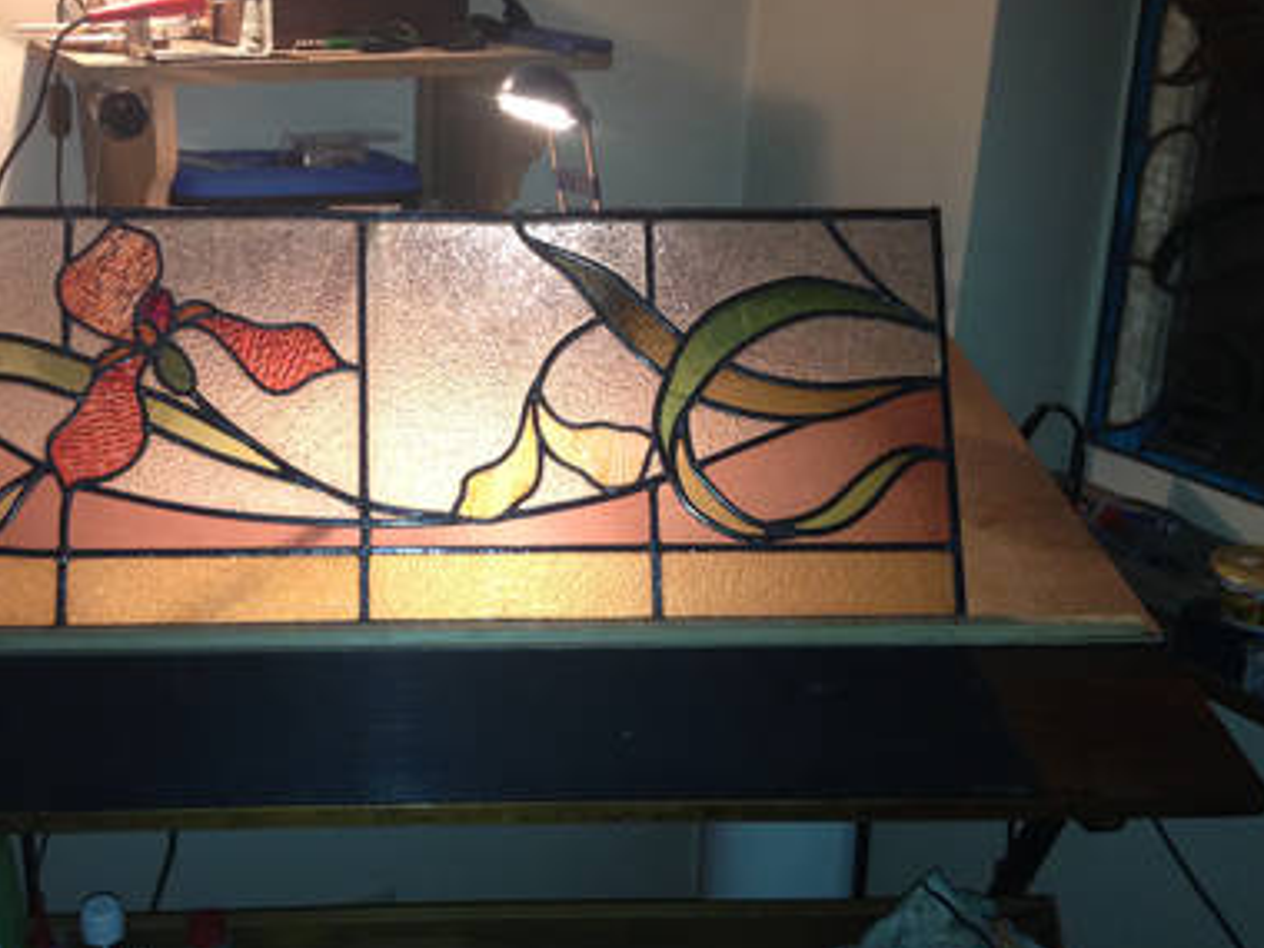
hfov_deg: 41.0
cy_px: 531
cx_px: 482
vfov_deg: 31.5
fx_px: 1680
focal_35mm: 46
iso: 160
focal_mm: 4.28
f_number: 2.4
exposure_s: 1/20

+--

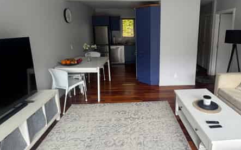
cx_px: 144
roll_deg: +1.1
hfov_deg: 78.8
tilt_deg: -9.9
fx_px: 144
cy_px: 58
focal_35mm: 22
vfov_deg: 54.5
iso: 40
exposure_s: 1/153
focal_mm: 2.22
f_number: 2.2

+--

The exact lines of the material above starting at the one that contains "vfov_deg: 31.5" and ending at the one that contains "exposure_s: 1/20" are what to retype; leave out everything else.

SOLUTION —
vfov_deg: 31.5
fx_px: 1680
focal_35mm: 46
iso: 160
focal_mm: 4.28
f_number: 2.4
exposure_s: 1/20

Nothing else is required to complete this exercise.